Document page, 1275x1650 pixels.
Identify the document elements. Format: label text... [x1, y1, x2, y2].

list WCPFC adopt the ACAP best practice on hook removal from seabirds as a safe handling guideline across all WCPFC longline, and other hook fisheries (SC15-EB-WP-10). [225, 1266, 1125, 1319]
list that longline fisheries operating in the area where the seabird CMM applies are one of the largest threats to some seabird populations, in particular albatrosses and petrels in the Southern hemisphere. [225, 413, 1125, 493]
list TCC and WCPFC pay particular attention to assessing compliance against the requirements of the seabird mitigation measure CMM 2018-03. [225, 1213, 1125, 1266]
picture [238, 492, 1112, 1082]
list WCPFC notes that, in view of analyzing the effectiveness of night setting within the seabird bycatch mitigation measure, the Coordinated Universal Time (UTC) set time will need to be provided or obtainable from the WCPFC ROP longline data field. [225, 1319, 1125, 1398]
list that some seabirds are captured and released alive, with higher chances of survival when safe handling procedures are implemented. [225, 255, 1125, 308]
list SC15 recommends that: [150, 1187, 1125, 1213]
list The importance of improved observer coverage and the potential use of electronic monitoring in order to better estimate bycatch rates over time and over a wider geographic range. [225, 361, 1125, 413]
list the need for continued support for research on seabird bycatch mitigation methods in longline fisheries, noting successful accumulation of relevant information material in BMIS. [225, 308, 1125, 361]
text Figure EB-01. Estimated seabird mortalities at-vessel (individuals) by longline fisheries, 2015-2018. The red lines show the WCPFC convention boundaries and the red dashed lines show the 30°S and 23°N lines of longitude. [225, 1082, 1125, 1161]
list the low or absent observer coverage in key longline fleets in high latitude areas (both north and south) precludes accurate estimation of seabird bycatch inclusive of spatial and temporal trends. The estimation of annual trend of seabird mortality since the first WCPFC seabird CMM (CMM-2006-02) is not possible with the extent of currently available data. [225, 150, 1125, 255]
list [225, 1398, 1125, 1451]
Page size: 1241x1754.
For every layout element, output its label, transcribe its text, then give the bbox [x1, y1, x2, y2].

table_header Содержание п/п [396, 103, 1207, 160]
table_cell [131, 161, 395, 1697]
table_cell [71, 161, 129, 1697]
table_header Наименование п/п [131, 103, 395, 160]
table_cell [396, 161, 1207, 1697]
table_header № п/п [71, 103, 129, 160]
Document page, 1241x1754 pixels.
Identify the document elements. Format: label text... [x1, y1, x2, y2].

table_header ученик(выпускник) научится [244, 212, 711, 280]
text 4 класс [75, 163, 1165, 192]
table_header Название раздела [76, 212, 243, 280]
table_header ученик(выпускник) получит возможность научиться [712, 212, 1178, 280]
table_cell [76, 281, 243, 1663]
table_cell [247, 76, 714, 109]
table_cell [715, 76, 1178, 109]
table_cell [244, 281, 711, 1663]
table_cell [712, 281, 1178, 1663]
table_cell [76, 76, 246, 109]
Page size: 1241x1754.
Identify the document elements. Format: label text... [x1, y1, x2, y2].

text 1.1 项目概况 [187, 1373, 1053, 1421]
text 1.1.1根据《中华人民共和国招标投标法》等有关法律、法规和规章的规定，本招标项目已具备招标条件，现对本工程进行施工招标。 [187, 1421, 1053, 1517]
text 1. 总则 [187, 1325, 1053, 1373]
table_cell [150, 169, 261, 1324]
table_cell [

· · · ·

• **Task details**:
The whole listing is needed again, word for word.

• **Solution to this exercise**:
Document page, 1275x1650 pixels.
Identify the document elements. Format: label text... [x1, y1, x2, y2].

list WCPFC adopt the ACAP best practice on hook removal from seabirds as a safe handling guideline across all WCPFC longline, and other hook fisheries (SC15-EB-WP-10). [225, 1266, 1125, 1319]
list that longline fisheries operating in the area where the seabird CMM applies are one of the largest threats to some seabird populations, in particular albatrosses and petrels in the Southern hemisphere. [225, 413, 1125, 493]
list TCC and WCPFC pay particular attention to assessing compliance against the requirements of the seabird mitigation measure CMM 2018-03. [225, 1213, 1125, 1266]
picture [238, 492, 1112, 1082]
list WCPFC notes that, in view of analyzing the effectiveness of night setting within the seabird bycatch mitigation measure, the Coordinated Universal Time (UTC) set time will need to be provided or obtainable from the WCPFC ROP longline data field. [225, 1319, 1125, 1398]
list that some seabirds are captured and released alive, with higher chances of survival when safe handling procedures are implemented. [225, 255, 1125, 308]
list SC15 recommends that: [150, 1187, 1125, 1213]
list The importance of improved observer coverage and the potential use of electronic monitoring in order to better estimate bycatch rates over time and over a wider geographic range. [225, 361, 1125, 413]
list the need for continued support for research on seabird bycatch mitigation methods in longline fisheries, noting successful accumulation of relevant information material in BMIS. [225, 308, 1125, 361]
text Figure EB-01. Estimated seabird mortalities at-vessel (individuals) by longline fisheries, 2015-2018. The red lines show the WCPFC convention boundaries and the red dashed lines show the 30°S and 23°N lines of longitude. [225, 1082, 1125, 1161]
list the low or absent observer coverage in key longline fleets in high latitude areas (both north and south) precludes accurate estimation of seabird bycatch inclusive of spatial and temporal trends. The estimation of annual trend of seabird mortality since the first WCPFC seabird CMM (CMM-2006-02) is not possible with the extent of currently available data. [225, 150, 1125, 255]
list [225, 1398, 1125, 1451]
Page size: 1241x1754.
For every layout element, output its label, transcribe its text, then give the bbox [x1, y1, x2, y2].

table_header Содержание п/п [396, 103, 1207, 160]
table_cell [131, 161, 395, 1697]
table_cell [71, 161, 129, 1697]
table_header Наименование п/п [131, 103, 395, 160]
table_cell [396, 161, 1207, 1697]
table_header № п/п [71, 103, 129, 160]
Document page, 1241x1754 pixels.
Identify the document elements. Format: label text... [x1, y1, x2, y2].

table_header ученик(выпускник) научится [244, 212, 711, 280]
text 4 класс [75, 163, 1165, 192]
table_header Название раздела [76, 212, 243, 280]
table_header ученик(выпускник) получит возможность научиться [712, 212, 1178, 280]
table_cell [76, 281, 243, 1663]
table_cell [247, 76, 714, 109]
table_cell [715, 76, 1178, 109]
table_cell [244, 281, 711, 1663]
table_cell [712, 281, 1178, 1663]
table_cell [76, 76, 246, 109]
Page size: 1241x1754.
Identify the document elements. Format: label text... [x1, y1, x2, y2].

text 1.1 项目概况 [187, 1373, 1053, 1421]
text 1.1.1根据《中华人民共和国招标投标法》等有关法律、法规和规章的规定，本招标项目已具备招标条件，现对本工程进行施工招标。 [187, 1421, 1053, 1517]
text 1. 总则 [187, 1325, 1053, 1373]
table_cell [150, 169, 261, 1324]
table_cell [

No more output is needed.